The Store-n-Learn plane accelerator encodes an entire page with raw data to generate a
D-dimensional hypervector. Let us assume the SSD page size to be 4 KB (
\(p_s\) ) with each data point being 4 bytes (
\(d_s\) ). This translates to 1K data points (
\(p_s/d_s\) ). Let the feature vector contain 1K features. Assuming that the feature vectors are page aligned, each page stores one feature vector. HDC encoding multiplies an
n-size feature vector with a projection matrix containing
\(D\times n\) 1-bit elements. Our accelerator calculates the dot product between two page-long vectors, one read from the flash array and another being a row vector of the projection matrix.
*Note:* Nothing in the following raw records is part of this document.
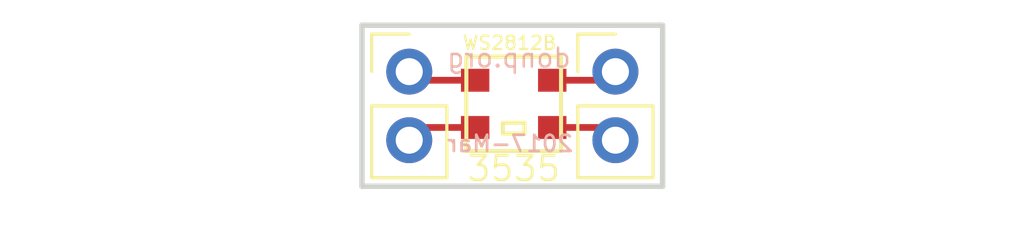
<source format=kicad_pcb>
(kicad_pcb (version 4) (host pcbnew 4.0.5-e0-6337~49~ubuntu16.04.1)

  (general
    (links 0)
    (no_connects 0)
    (area 111.799999 55.055 149.820001 64.425)
    (thickness 1.6)
    (drawings 7)
    (tracks 8)
    (zones 0)
    (modules 3)
    (nets 1)
  )

  (page A4)
  (layers
    (0 F.Cu signal)
    (31 B.Cu signal)
    (32 B.Adhes user)
    (33 F.Adhes user)
    (34 B.Paste user)
    (35 F.Paste user)
    (36 B.SilkS user)
    (37 F.SilkS user)
    (38 B.Mask user)
    (39 F.Mask user)
    (40 Dwgs.User user)
    (41 Cmts.User user)
    (42 Eco1.User user)
    (43 Eco2.User user)
    (44 Edge.Cuts user)
    (45 Margin user)
    (46 B.CrtYd user)
    (47 F.CrtYd user)
    (48 B.Fab user)
    (49 F.Fab user)
  )

  (setup
    (last_trace_width 0.25)
    (trace_clearance 0.2)
    (zone_clearance 0.508)
    (zone_45_only no)
    (trace_min 0.2)
    (segment_width 0.2)
    (edge_width 0.2)
    (via_size 0.6)
    (via_drill 0.4)
    (via_min_size 0.4)
    (via_min_drill 0.3)
    (uvia_size 0.3)
    (uvia_drill 0.1)
    (uvias_allowed no)
    (uvia_min_size 0.2)
    (uvia_min_drill 0.1)
    (pcb_text_width 0.3)
    (pcb_text_size 1.5 1.5)
    (mod_edge_width 0.15)
    (mod_text_size 1 1)
    (mod_text_width 0.15)
    (pad_size 1.7 1.7)
    (pad_drill 1)
    (pad_to_mask_clearance 0.2)
    (aux_axis_origin 0 0)
    (visible_elements FFFEFFFF)
    (pcbplotparams
      (layerselection 0x010f0_80000001)
      (usegerberextensions true)
      (excludeedgelayer true)
      (linewidth 0.100000)
      (plotframeref false)
      (viasonmask false)
      (mode 1)
      (useauxorigin false)
      (hpglpennumber 1)
      (hpglpenspeed 20)
      (hpglpendiameter 15)
      (hpglpenoverlay 2)
      (psnegative false)
      (psa4output false)
      (plotreference true)
      (plotvalue true)
      (plotinvisibletext false)
      (padsonsilk false)
      (subtractmaskfromsilk false)
      (outputformat 1)
      (mirror false)
      (drillshape 0)
      (scaleselection 1)
      (outputdirectory /home/donp/osh))
  )

  (net 0 "")

  (net_class Default "This is the default net class."
    (clearance 0.2)
    (trace_width 0.25)
    (via_dia 0.6)
    (via_drill 0.4)
    (uvia_dia 0.3)
    (uvia_drill 0.1)
  )

  (module Pin_Headers:Pin_Header_Straight_1x02_Pitch2.54mm (layer F.Cu) (tedit 58BAFBA4) (tstamp 58BB8890)
    (at 134.62 58.42)
    (descr "Through hole straight pin header, 1x02, 2.54mm pitch, single row")
    (tags "Through hole pin header THT 1x02 2.54mm single row")
    (fp_text reference "" (at 0 -2.39) (layer F.SilkS)
      (effects (font (size 1 1) (thickness 0.15)))
    )
    (fp_text value Pin_Header_Straight_1x02_Pitch2.54mm (at 0 4.93) (layer F.Fab)
      (effects (font (size 1 1) (thickness 0.15)))
    )
    (fp_line (start -1.27 -1.27) (end -1.27 3.81) (layer F.Fab) (width 0.1))
    (fp_line (start -1.27 3.81) (end 1.27 3.81) (layer F.Fab) (width 0.1))
    (fp_line (start 1.27 3.81) (end 1.27 -1.27) (layer F.Fab) (width 0.1))
    (fp_line (start 1.27 -1.27) (end -1.27 -1.27) (layer F.Fab) (width 0.1))
    (fp_line (start -1.39 1.27) (end -1.39 3.93) (layer F.SilkS) (width 0.12))
    (fp_line (start -1.39 3.93) (end 1.39 3.93) (layer F.SilkS) (width 0.12))
    (fp_line (start 1.39 3.93) (end 1.39 1.27) (layer F.SilkS) (width 0.12))
    (fp_line (start 1.39 1.27) (end -1.39 1.27) (layer F.SilkS) (width 0.12))
    (fp_line (start -1.39 0) (end -1.39 -1.39) (layer F.SilkS) (width 0.12))
    (fp_line (start -1.39 -1.39) (end 0 -1.39) (layer F.SilkS) (width 0.12))
    (fp_line (start -1.6 -1.6) (end -1.6 4.1) (layer F.CrtYd) (width 0.05))
    (fp_line (start -1.6 4.1) (end 1.6 4.1) (layer F.CrtYd) (width 0.05))
    (fp_line (start 1.6 4.1) (end 1.6 -1.6) (layer F.CrtYd) (width 0.05))
    (fp_line (start 1.6 -1.6) (end -1.6 -1.6) (layer F.CrtYd) (width 0.05))
    (pad 1 thru_hole circle (at 0 0) (size 1.7 1.7) (drill 1) (layers *.Cu *.Mask))
    (pad 2 thru_hole oval (at 0 2.54) (size 1.7 1.7) (drill 1) (layers *.Cu *.Mask))
    (model Pin_Headers.3dshapes/Pin_Header_Straight_1x02_Pitch2.54mm.wrl
      (at (xyz 0 -0.05 0))
      (scale (xyz 1 1 1))
      (rotate (xyz 0 0 90))
    )
  )

  (module ws2812:3535 (layer F.Cu) (tedit 588CDD58) (tstamp 58BB3FB9)
    (at 130.8608 59.6138)
    (fp_text reference 3535 (at 0 2.4) (layer F.SilkS)
      (effects (font (size 0.9 0.9) (thickness 0.1)))
    )
    (fp_text value 3535 (at 0.05 -2.2) (layer F.Fab)
      (effects (font (size 1 1) (thickness 0.15)))
    )
    (fp_line (start -0.4 0.7) (end 0.4 0.7) (layer F.SilkS) (width 0.15))
    (fp_line (start 0.4 0.7) (end 0.4 1.1) (layer F.SilkS) (width 0.15))
    (fp_line (start 0.4 1.1) (end -0.4 1.1) (layer F.SilkS) (width 0.15))
    (fp_line (start -0.4 1.1) (end -0.4 0.7) (layer F.SilkS) (width 0.15))
    (fp_line (start 1.75 1.75) (end -1.75 1.75) (layer F.SilkS) (width 0.15))
    (fp_line (start -1.75 1.75) (end -1.75 -1.75) (layer F.SilkS) (width 0.15))
    (fp_line (start 1.75 -1.75) (end 1.75 1.75) (layer F.SilkS) (width 0.15))
    (fp_line (start -1.75 -1.75) (end 1.7 -1.75) (layer F.SilkS) (width 0.15))
    (pad IN smd rect (at 1.325 0.875) (size 1.05 0.85) (drill (offset 0.1 0)) (layers F.Cu F.Paste F.Mask))
    (pad VDD smd rect (at 1.325 -0.875) (size 1.05 0.85) (drill (offset 0.1 0)) (layers F.Cu F.Paste F.Mask))
    (pad GND smd rect (at -1.325 0.875) (size 1.05 0.85) (drill (offset -0.1 0)) (layers F.Cu F.Paste F.Mask))
    (pad OUT smd rect (at -1.325 -0.875) (size 1.05 0.85) (drill (offset -0.1 0)) (layers F.Cu F.Paste F.Mask))
  )

  (module Pin_Headers:Pin_Header_Straight_1x02_Pitch2.54mm (layer F.Cu) (tedit 58BAFB9D) (tstamp 58BB886A)
    (at 127 58.42)
    (descr "Through hole straight pin header, 1x02, 2.54mm pitch, single row")
    (tags "Through hole pin header THT 1x02 2.54mm single row")
    (fp_text reference "" (at 0 -2.39) (layer F.SilkS)
      (effects (font (size 1 1) (thickness 0.15)))
    )
    (fp_text value Pin_Header_Straight_1x02_Pitch2.54mm (at 0 4.93) (layer F.Fab)
      (effects (font (size 1 1) (thickness 0.15)))
    )
    (fp_line (start -1.27 -1.27) (end -1.27 3.81) (layer F.Fab) (width 0.1))
    (fp_line (start -1.27 3.81) (end 1.27 3.81) (layer F.Fab) (width 0.1))
    (fp_line (start 1.27 3.81) (end 1.27 -1.27) (layer F.Fab) (width 0.1))
    (fp_line (start 1.27 -1.27) (end -1.27 -1.27) (layer F.Fab) (width 0.1))
    (fp_line (start -1.39 1.27) (end -1.39 3.93) (layer F.SilkS) (width 0.12))
    (fp_line (start -1.39 3.93) (end 1.39 3.93) (layer F.SilkS) (width 0.12))
    (fp_line (start 1.39 3.93) (end 1.39 1.27) (layer F.SilkS) (width 0.12))
    (fp_line (start 1.39 1.27) (end -1.39 1.27) (layer F.SilkS) (width 0.12))
    (fp_line (start -1.39 0) (end -1.39 -1.39) (layer F.SilkS) (width 0.12))
    (fp_line (start -1.39 -1.39) (end 0 -1.39) (layer F.SilkS) (width 0.12))
    (fp_line (start -1.6 -1.6) (end -1.6 4.1) (layer F.CrtYd) (width 0.05))
    (fp_line (start -1.6 4.1) (end 1.6 4.1) (layer F.CrtYd) (width 0.05))
    (fp_line (start 1.6 4.1) (end 1.6 -1.6) (layer F.CrtYd) (width 0.05))
    (fp_line (start 1.6 -1.6) (end -1.6 -1.6) (layer F.CrtYd) (width 0.05))
    (pad 1 thru_hole circle (at 0 0) (size 1.7 1.7) (drill 1) (layers *.Cu *.Mask))
    (pad 2 thru_hole oval (at 0 2.54) (size 1.7 1.7) (drill 1) (layers *.Cu *.Mask))
    (model Pin_Headers.3dshapes/Pin_Header_Straight_1x02_Pitch2.54mm.wrl
      (at (xyz 0 -0.05 0))
      (scale (xyz 1 1 1))
      (rotate (xyz 0 0 90))
    )
  )

  (gr_text 2017-Mar (at 130.7338 61.087) (layer B.SilkS)
    (effects (font (size 0.6 0.6) (thickness 0.1)) (justify mirror))
  )
  (gr_text donp.org (at 130.683 57.912) (layer B.SilkS)
    (effects (font (size 0.7 0.7) (thickness 0.09)) (justify mirror))
  )
  (gr_text WS2812B (at 130.7084 57.3532) (layer F.SilkS)
    (effects (font (size 0.5 0.5) (thickness 0.08)))
  )
  (gr_line (start 136.3646 56.7018) (end 136.3646 62.6658) (angle 90) (layer Edge.Cuts) (width 0.2) (tstamp 5869BE58))
  (gr_line (start 125.254 56.7018) (end 125.254 62.6658) (angle 90) (layer Edge.Cuts) (width 0.2))
  (gr_line (start 125.254 62.6658) (end 136.3646 62.6658) (angle 90) (layer Edge.Cuts) (width 0.2) (tstamp 5869BDB4))
  (gr_line (start 125.254 56.7018) (end 136.3646 56.7018) (angle 90) (layer Edge.Cuts) (width 0.2))

  (segment (start 132.1858 58.7388) (end 134.3012 58.7388) (width 0.25) (layer F.Cu) (net 0))
  (segment (start 134.3012 58.7388) (end 134.62 58.42) (width 0.25) (layer F.Cu) (net 0) (tstamp 58BAFB1E))
  (segment (start 132.1858 60.4888) (end 134.1488 60.4888) (width 0.25) (layer F.Cu) (net 0))
  (segment (start 134.1488 60.4888) (end 134.62 60.96) (width 0.25) (layer F.Cu) (net 0) (tstamp 58BAFB1B))
  (segment (start 129.5358 60.4888) (end 127.4712 60.4888) (width 0.25) (layer F.Cu) (net 0))
  (segment (start 127.4712 60.4888) (end 127 60.96) (width 0.25) (layer F.Cu) (net 0) (tstamp 58BAFB18))
  (segment (start 129.5358 58.7388) (end 127.3188 58.7388) (width 0.25) (layer F.Cu) (net 0))
  (segment (start 127.3188 58.7388) (end 127 58.42) (width 0.25) (layer F.Cu) (net 0) (tstamp 58BAFB14))

)

</source>
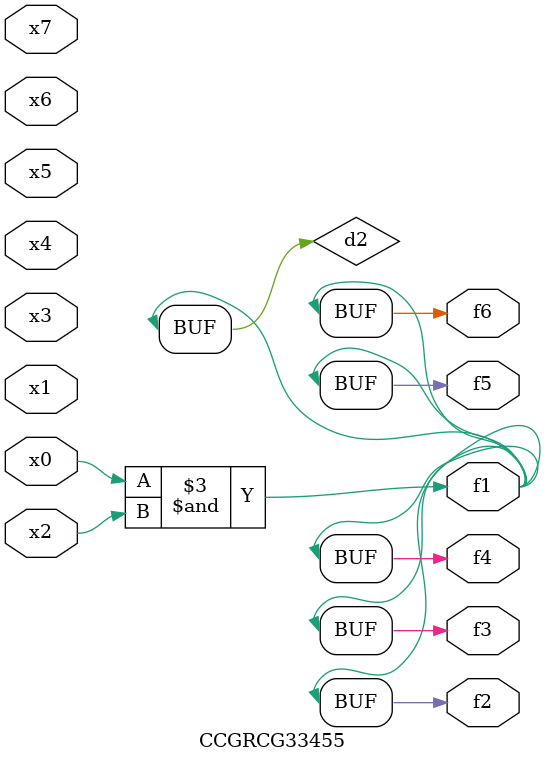
<source format=v>
module CCGRCG33455(
	input x0, x1, x2, x3, x4, x5, x6, x7,
	output f1, f2, f3, f4, f5, f6
);

	wire d1, d2;

	nor (d1, x3, x6);
	and (d2, x0, x2);
	assign f1 = d2;
	assign f2 = d2;
	assign f3 = d2;
	assign f4 = d2;
	assign f5 = d2;
	assign f6 = d2;
endmodule

</source>
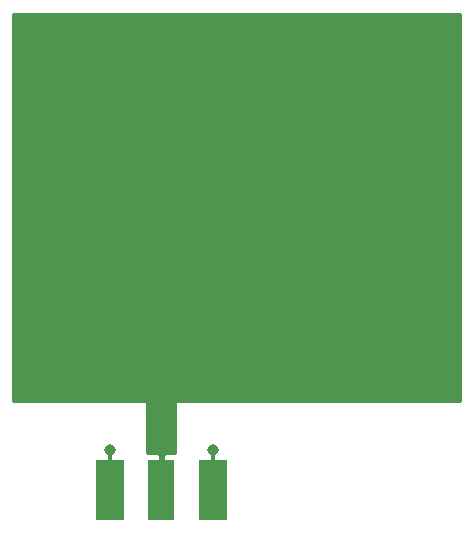
<source format=gbr>
G04 #@! TF.FileFunction,Copper,L1,Top,Signal*
%FSLAX46Y46*%
G04 Gerber Fmt 4.6, Leading zero omitted, Abs format (unit mm)*
G04 Created by KiCad (PCBNEW 4.0.5) date 02/22/17 14:21:07*
%MOMM*%
%LPD*%
G01*
G04 APERTURE LIST*
%ADD10C,0.127000*%
%ADD11R,2.290000X5.080000*%
%ADD12R,2.420000X5.080000*%
%ADD13C,0.970000*%
%ADD14R,0.460000X0.890000*%
%ADD15C,0.254000*%
G04 APERTURE END LIST*
D10*
D11*
X17145000Y3360000D03*
D12*
X12765000Y3360000D03*
X21525000Y3360000D03*
D13*
X12765000Y6800000D03*
X21525000Y6800000D03*
D14*
X12765000Y6350000D03*
X21525000Y6350000D03*
D15*
G36*
X42418000Y10922000D02*
X18465800Y10922000D01*
X18416390Y10911994D01*
X18374765Y10883553D01*
X18347485Y10841159D01*
X18338800Y10795000D01*
X18338800Y6535000D01*
X17430750Y6535000D01*
X17272000Y6376250D01*
X17272000Y3487000D01*
X17292000Y3487000D01*
X17292000Y3233000D01*
X17272000Y3233000D01*
X17272000Y3213000D01*
X17018000Y3213000D01*
X17018000Y3233000D01*
X16998000Y3233000D01*
X16998000Y3487000D01*
X17018000Y3487000D01*
X17018000Y6376250D01*
X16859250Y6535000D01*
X15951200Y6535000D01*
X15951200Y10795000D01*
X15941194Y10844410D01*
X15912753Y10886035D01*
X15870359Y10913315D01*
X15824200Y10922000D01*
X4572000Y10922000D01*
X4572000Y43688000D01*
X42418000Y43688000D01*
X42418000Y10922000D01*
X42418000Y10922000D01*
G37*
X42418000Y10922000D02*
X18465800Y10922000D01*
X18416390Y10911994D01*
X18374765Y10883553D01*
X18347485Y10841159D01*
X18338800Y10795000D01*
X18338800Y6535000D01*
X17430750Y6535000D01*
X17272000Y6376250D01*
X17272000Y3487000D01*
X17292000Y3487000D01*
X17292000Y3233000D01*
X17272000Y3233000D01*
X17272000Y3213000D01*
X17018000Y3213000D01*
X17018000Y3233000D01*
X16998000Y3233000D01*
X16998000Y3487000D01*
X17018000Y3487000D01*
X17018000Y6376250D01*
X16859250Y6535000D01*
X15951200Y6535000D01*
X15951200Y10795000D01*
X15941194Y10844410D01*
X15912753Y10886035D01*
X15870359Y10913315D01*
X15824200Y10922000D01*
X4572000Y10922000D01*
X4572000Y43688000D01*
X42418000Y43688000D01*
X42418000Y10922000D01*
M02*

</source>
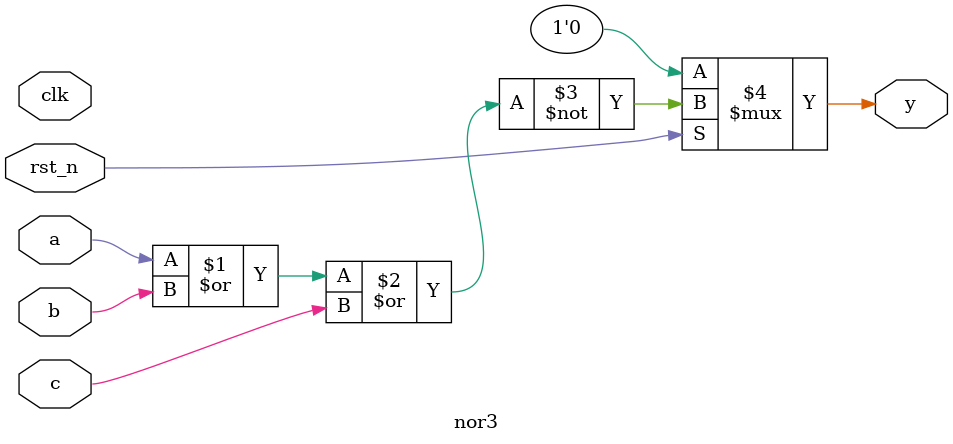
<source format=v>
`timescale 1ns / 1ps
`default_nettype none

module nor3(
    output wire y,

    input wire a,
    input wire b,
    input wire c,

    input wire clk,
    input wire rst_n
);

parameter iv = 1'b0;

`ifdef TARGET_WEB

reg yc;
initial yc = iv;

always @(posedge clk) begin
    if (~rst_n) begin
        yc <= iv;
    end else begin
        yc <= ~(a | b | c);
    end
end
assign y = yc;

`else

//pullup r1(y);
assign #20 y = (rst_n) ? ~(a | b | c) : iv;

`endif

endmodule
`default_nettype wire

</source>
This involves element-wise multiplication of the two vectors and adding together all elements in the product. Since the weights in the projection matrix
\(\in \lbrace 1, -1\rbrace\) , we reduce the bits required to store the weights by mapping them such that
\(1 \xrightarrow {} 1\) and
\((-1) \xrightarrow {} 0\) . We use 2’s complement to break the multiplication into an inversion using XNOR gates and then adding the total number of inverted inputs to the accumulated sum of XNOR outputs. The accelerator is shown in Figure
2. It consists of an array of 32K XNOR gates followed by a 1K input tree adder (labeled CSA in Figure
2). The tree adder is a pruned version of the Wallace carry save tree, where the operand size throughout the tree is fixed to 4B. It reduces 1,024 inputs to 2, which is followed by a carry look-ahead addition (labeled CLA in Figure
2). This gives us the dot product of the two vectors. It is the value of one dimension of the encoded hypervector. The accelerator is iteratively run
D times to generate
D dimensions. Depending upon the power budget, Store-n-Learn may employ multiple parallel instances of this accelerator to reduce the total number of iterations. Since
D is generally large, the generated
D-dimensional vector is multi-page output. Store-n-Learn writes the output of the accelerator to the page buffer of the plane, which serves as the response to the original SSD read request.